*** Opening of Data ***

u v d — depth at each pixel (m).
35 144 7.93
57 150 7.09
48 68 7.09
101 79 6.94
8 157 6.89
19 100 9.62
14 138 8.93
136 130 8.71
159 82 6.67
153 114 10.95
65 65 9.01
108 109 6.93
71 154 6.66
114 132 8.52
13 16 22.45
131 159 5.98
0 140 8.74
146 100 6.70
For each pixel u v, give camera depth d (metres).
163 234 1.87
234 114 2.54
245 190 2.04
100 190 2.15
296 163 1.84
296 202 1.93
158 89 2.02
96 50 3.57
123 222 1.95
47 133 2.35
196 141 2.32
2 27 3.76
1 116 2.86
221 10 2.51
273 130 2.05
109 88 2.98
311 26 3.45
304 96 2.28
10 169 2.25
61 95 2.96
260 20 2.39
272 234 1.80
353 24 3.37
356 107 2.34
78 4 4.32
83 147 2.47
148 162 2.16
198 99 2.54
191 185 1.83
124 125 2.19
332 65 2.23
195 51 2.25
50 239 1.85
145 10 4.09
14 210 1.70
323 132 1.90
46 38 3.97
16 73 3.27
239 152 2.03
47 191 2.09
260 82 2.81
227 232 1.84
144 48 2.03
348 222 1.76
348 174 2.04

*** Close of Data ***
*** Opening of Data ***

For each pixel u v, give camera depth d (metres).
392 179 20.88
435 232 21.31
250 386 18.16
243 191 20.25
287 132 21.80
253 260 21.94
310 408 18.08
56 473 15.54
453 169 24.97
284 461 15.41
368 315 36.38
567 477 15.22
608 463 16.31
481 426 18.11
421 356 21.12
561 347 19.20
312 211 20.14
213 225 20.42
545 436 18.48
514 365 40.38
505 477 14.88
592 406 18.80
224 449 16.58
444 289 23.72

*** Close of Data ***
*** Opening of Data ***

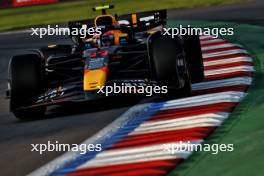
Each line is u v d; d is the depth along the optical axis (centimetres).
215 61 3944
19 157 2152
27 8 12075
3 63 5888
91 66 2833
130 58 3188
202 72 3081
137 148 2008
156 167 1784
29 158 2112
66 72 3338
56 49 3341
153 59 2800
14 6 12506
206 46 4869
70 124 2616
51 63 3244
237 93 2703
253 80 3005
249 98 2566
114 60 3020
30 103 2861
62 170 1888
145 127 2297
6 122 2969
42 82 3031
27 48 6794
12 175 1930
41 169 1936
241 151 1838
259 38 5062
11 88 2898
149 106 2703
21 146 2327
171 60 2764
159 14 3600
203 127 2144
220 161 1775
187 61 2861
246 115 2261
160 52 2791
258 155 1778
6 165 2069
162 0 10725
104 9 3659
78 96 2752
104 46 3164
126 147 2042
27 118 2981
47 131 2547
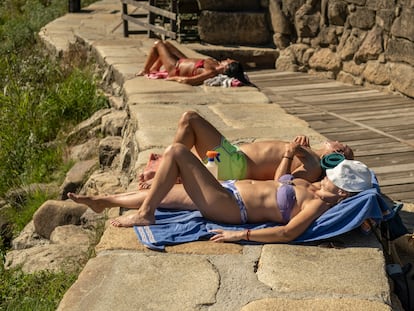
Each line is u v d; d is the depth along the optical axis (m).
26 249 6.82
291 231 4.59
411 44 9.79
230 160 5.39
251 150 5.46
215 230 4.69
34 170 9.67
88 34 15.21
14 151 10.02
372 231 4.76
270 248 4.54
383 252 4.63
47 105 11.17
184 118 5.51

*** Close of Data ***

Task to carry out ▸
Give again, exactly as written above, every line from the one holding "104 46 3164" to the one holding "184 118 5.51", with both ends kept and the pictures left out.

Result below ▸
104 46 3164
126 147 2042
27 118 2981
47 131 2547
Each line is u v d; d is the depth along the optical axis (m).
26 249 6.82
291 231 4.59
411 44 9.79
230 160 5.39
251 150 5.46
215 230 4.69
34 170 9.67
88 34 15.21
14 151 10.02
372 231 4.76
270 248 4.54
383 252 4.63
47 105 11.17
184 118 5.51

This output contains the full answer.